▶ [Text block]:
Re: Infinite Loop Running Kafka Connect/MM2 on Source Kafka Cluster

Greg Harris Thu, 13 Feb 2025 10:10:26 -0800

Hi Mehrtens,

The MirrorSourceConnector/Task relies on the Connect framework to
instantiate the producer used for mirroring.
The "target.cluster.bootstrap.servers" is indeed ineffective for changing
the framework client configuration, that should only affect clients
instantiated within the task (admin clients, offset-syncs producers, etc)


I think the configuration that you need to provide is
"producer.override.bootstrap.servers", in addition to the configuration you
already have.
Some of your producer tuning may also need to be specified via
"producer.override.*" in order to affect the mirrored records.

I don't understand your test cases exactly, are you observing some version
dependence here? I don't recall any recent changes which would invalidate
the above information.

▶ [Objective]:
Answer these questions about the forum reply on Kafka mirroring:
1. What does the MirrorSourceConnector/Task rely on to instantiate the producer used for mirroring?
2. Which clients should "target.cluster.bootstrap.servers" affect?
3. What configuration does the reply say needs to be provided in addition to the existing one?
Answer from the forum reply alone.

▶ [Collection entries]:
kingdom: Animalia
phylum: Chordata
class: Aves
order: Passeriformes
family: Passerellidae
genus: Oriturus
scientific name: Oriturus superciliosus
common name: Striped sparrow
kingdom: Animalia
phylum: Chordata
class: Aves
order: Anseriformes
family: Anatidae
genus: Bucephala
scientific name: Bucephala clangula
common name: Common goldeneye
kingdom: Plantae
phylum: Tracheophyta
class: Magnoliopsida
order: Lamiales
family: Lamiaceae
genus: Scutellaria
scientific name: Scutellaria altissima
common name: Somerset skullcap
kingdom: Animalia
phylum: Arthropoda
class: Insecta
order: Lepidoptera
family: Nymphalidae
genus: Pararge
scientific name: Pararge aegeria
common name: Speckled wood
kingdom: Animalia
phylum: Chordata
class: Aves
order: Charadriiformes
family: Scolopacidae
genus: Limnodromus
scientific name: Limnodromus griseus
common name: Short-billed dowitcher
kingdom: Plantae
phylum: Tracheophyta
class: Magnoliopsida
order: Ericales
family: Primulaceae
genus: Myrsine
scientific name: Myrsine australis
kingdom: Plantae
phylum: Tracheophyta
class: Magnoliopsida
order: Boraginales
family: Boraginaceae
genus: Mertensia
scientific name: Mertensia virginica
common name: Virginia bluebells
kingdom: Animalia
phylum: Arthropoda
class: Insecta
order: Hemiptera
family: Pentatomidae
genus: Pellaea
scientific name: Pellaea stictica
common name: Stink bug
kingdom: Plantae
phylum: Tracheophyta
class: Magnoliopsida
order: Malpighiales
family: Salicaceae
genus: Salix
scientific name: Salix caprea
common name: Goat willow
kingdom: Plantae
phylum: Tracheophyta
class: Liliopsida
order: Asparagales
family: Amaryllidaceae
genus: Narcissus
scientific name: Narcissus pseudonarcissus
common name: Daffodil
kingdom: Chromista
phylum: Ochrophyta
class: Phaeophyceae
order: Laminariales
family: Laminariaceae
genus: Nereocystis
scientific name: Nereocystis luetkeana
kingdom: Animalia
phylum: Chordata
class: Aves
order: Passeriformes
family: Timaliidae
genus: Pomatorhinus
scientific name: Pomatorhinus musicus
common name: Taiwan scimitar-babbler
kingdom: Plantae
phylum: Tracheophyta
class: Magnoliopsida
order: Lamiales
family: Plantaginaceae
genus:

▶ [Exercise solution]:
1. The Connect framework.
2. Clients instantiated within the task, such as admin clients and offset-syncs producers.
3. "producer.override.bootstrap.servers".